(Stored data entries)
*** Block opens ***

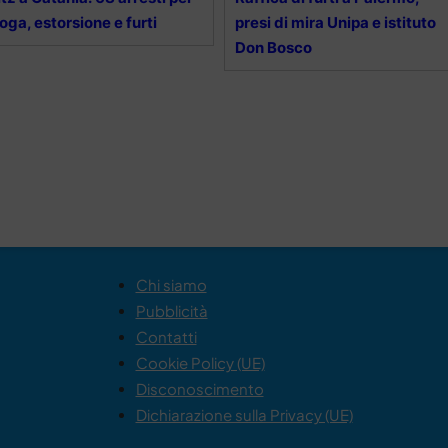
oga, estorsione e furti
presi di mira Unipa e istituto
Don Bosco
Chi siamo
Pubblicità
Contatti
Cookie Policy (UE)
Disconoscimento
Dichiarazione sulla Privacy (UE)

*** Block closes ***

Task instructions: Leaving out the pictures, repeat all of the entries exactly.

Response area:
oga, estorsione e furti
presi di mira Unipa e istituto
Don Bosco
Chi siamo
Pubblicità
Contatti
Cookie Policy (UE)
Disconoscimento
Dichiarazione sulla Privacy (UE)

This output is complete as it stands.